Answer: (1) Multi-modal coding assistants: AI tools that can interpret screenshots, diagrams, and mockups alongside code and text. Significance: this closes the gap between design and implementation, allowing developers to go from a whiteboard sketch directly to a working prototype. (2) AI-native programming languages: languages designed from the ground up to be generated and verified by AI, with built-in formal specification features. Significance: this could dramatically improve the reliability of AI-generated code by making correctness verifiable. (3) Continuous AI code review: AI that monitors every commit in real time and provides instant feedback on code quality, security, and performance. Significance: this moves code review from a discrete event (PR review) to a continuous process, catching issues as they are introduced.
Part VII: Capstone (Chapters 41--42)
Chapter 41: Capstone Projects
Exercise 1 (Tier 4: Create): Design and build a complete project using all the skills from this book.
Answer: This is an open-ended project exercise. A strong submission would: (1) Choose a project of appropriate scope (2--4 weeks of work). (2) Write a specification before coding. (3) Document the AI-assisted development process, including prompts used and iterations required. (4) Include comprehensive tests. (5) Follow clean code principles and appropriate design patterns. (6) Include a README explaining the project, how to run it, and what was learned about vibe coding during development. The project itself matters less than the quality of the development process and the reflective documentation.

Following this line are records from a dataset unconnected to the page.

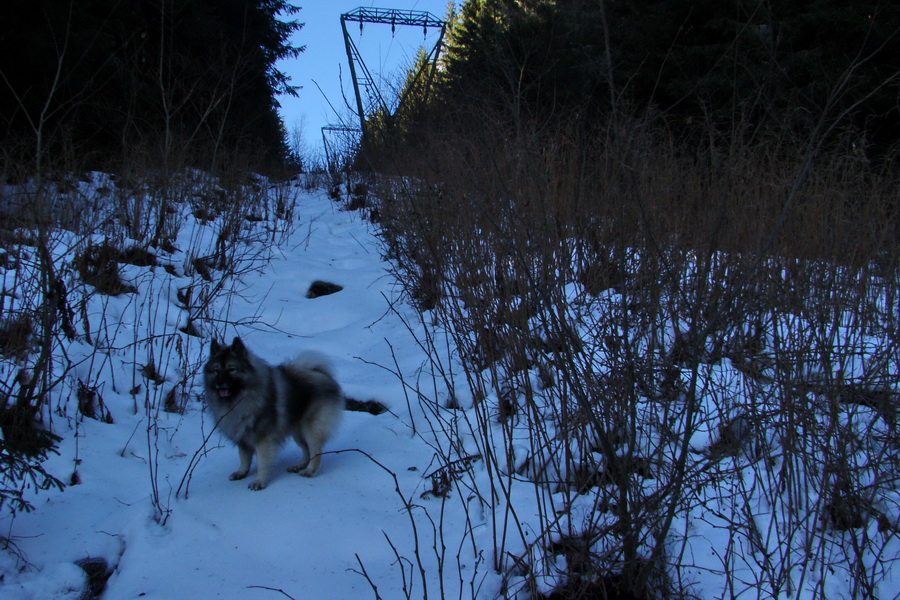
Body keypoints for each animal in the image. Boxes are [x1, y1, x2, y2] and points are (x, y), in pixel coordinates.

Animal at [204, 336, 344, 490]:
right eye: (216, 371)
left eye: (232, 369)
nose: (220, 383)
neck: (240, 399)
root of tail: (321, 373)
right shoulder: (243, 436)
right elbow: (244, 457)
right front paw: (241, 472)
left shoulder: (263, 439)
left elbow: (262, 463)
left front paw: (259, 481)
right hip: (297, 431)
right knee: (306, 450)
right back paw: (299, 465)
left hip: (310, 429)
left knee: (316, 451)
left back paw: (310, 471)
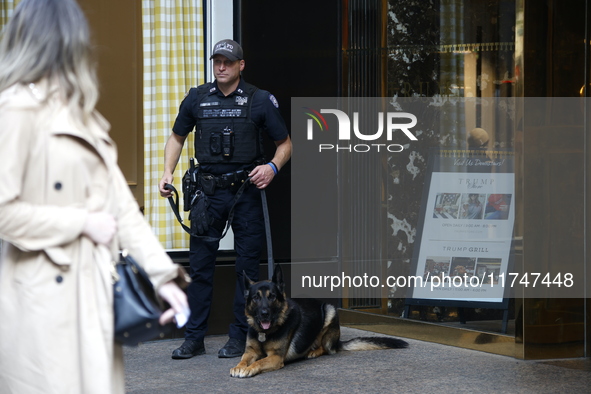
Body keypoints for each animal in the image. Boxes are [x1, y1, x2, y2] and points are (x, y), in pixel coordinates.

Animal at [230, 264, 408, 378]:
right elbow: (243, 359)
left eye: (272, 297)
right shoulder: (250, 352)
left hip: (330, 311)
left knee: (326, 348)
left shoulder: (275, 357)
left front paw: (249, 369)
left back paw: (313, 351)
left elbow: (259, 362)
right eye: (256, 298)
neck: (265, 333)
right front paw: (238, 367)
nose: (264, 314)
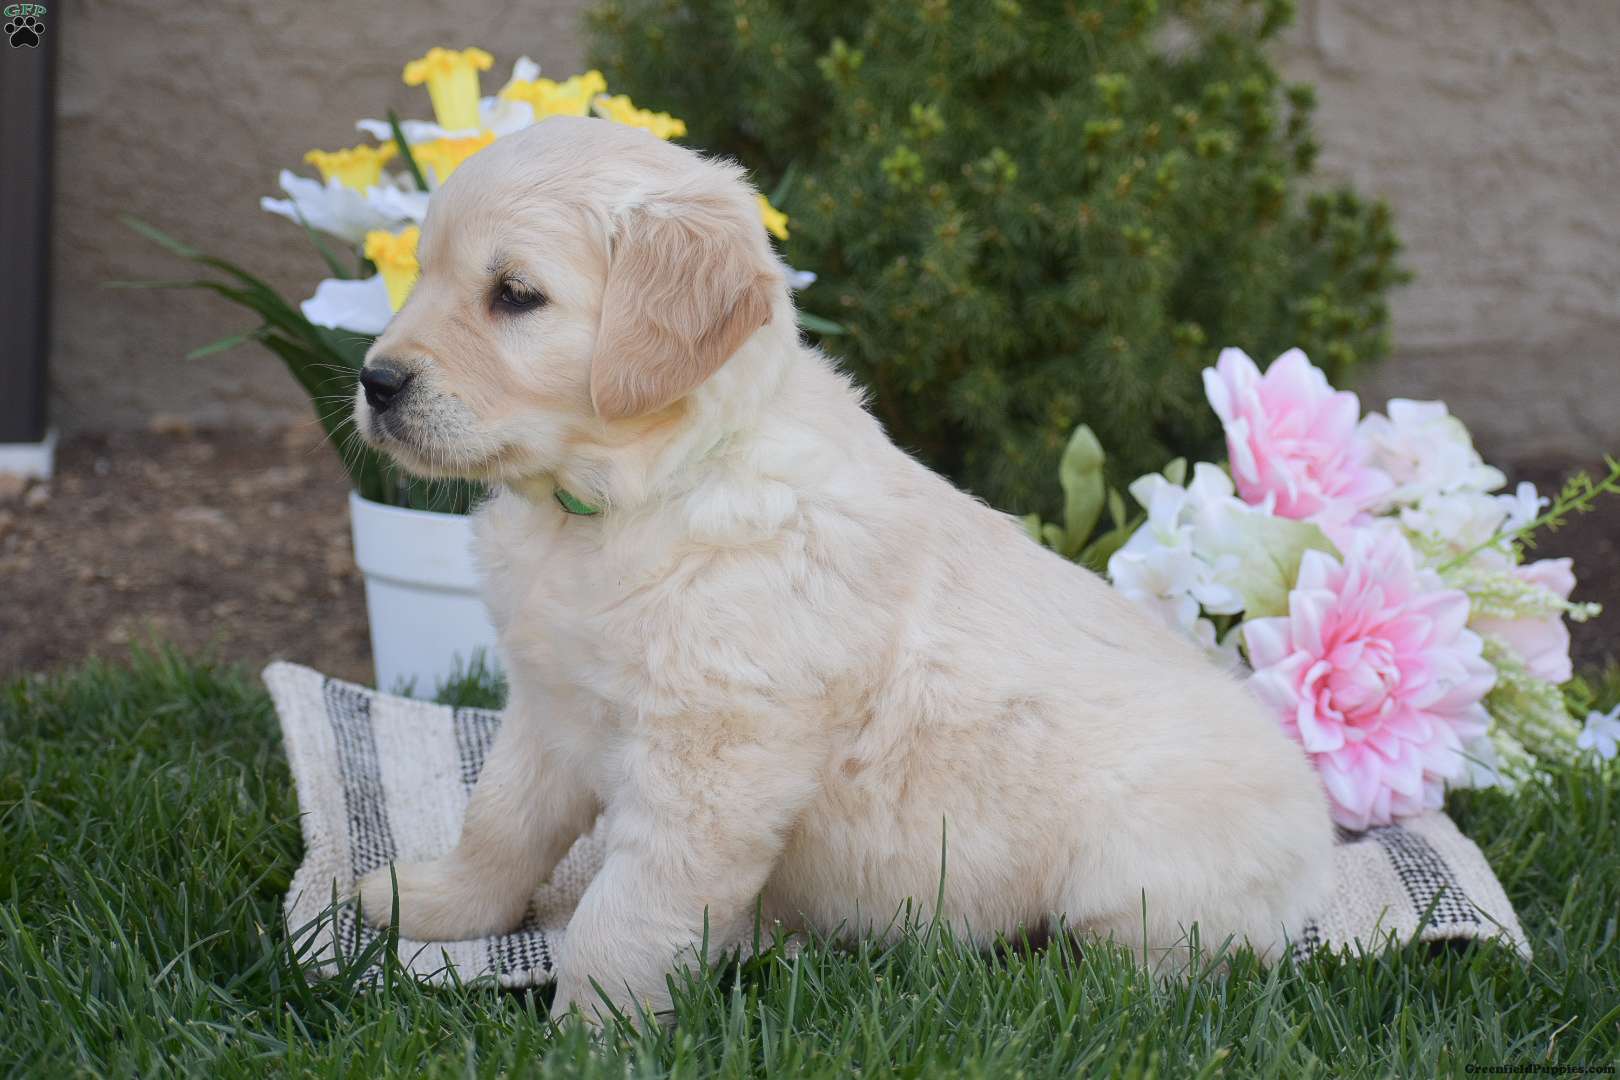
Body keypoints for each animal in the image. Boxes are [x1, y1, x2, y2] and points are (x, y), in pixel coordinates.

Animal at [353, 117, 1335, 1023]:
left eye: (515, 295)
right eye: (423, 275)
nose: (376, 381)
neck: (639, 494)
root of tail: (1319, 822)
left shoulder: (712, 767)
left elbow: (621, 916)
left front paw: (590, 1035)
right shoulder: (548, 703)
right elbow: (499, 820)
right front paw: (434, 905)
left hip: (1143, 871)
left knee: (1161, 969)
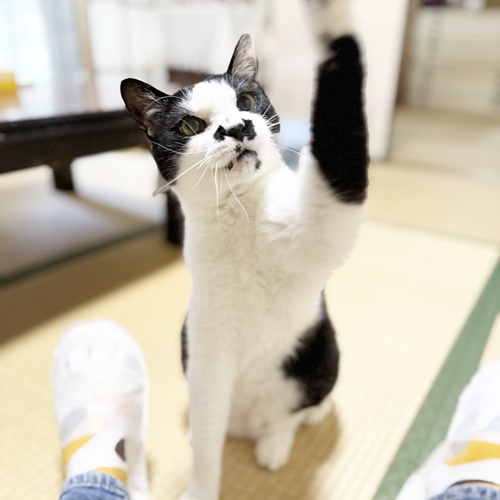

Chapter 42: The Vibe Coding Mindset
Exercise 2 (Tier 1: Recall): Summarize the three core principles of the vibe coding mindset.
Answer: (1) Communicate with precision: the quality of your prompts directly determines the quality of the AI's output. Invest time in writing clear, complete, specific prompts rather than accepting the cost of vague prompts and multiple iterations. (2) Verify with rigor: never trust AI-generated code without testing it. Read the code, run the tests, check the edge cases. The AI is a powerful collaborator, not an infallible oracle. (3) Iterate with intention: each refinement round should have a specific goal (improve performance, add error handling, enhance readability). Undirected iteration ("make it better") is waste. These three principles apply regardless of which AI tool you use, which programming language you work in, or how the technology evolves.
Exercise 5 (Tier 3: Analyze): Reflect on how your relationship with coding has changed through learning vibe coding.
Answer: This is a personal reflection exercise. A thoughtful answer would address: how the developer's role has shifted from writing every line to directing and reviewing, how critical evaluation skills have become more important than syntax recall, how the speed of producing working code has changed the bottleneck from implementation to specification and testing, and how the emotional relationship with coding has evolved (from frustration with syntax to frustration with communication, from pride in clever implementations to pride in clear specifications and thorough reviews).
Solutions to additional exercises, including complete working code for all Tier 2 and Tier 4 exercises, are available in the code/exercise-solutions.py file within each chapter's directory.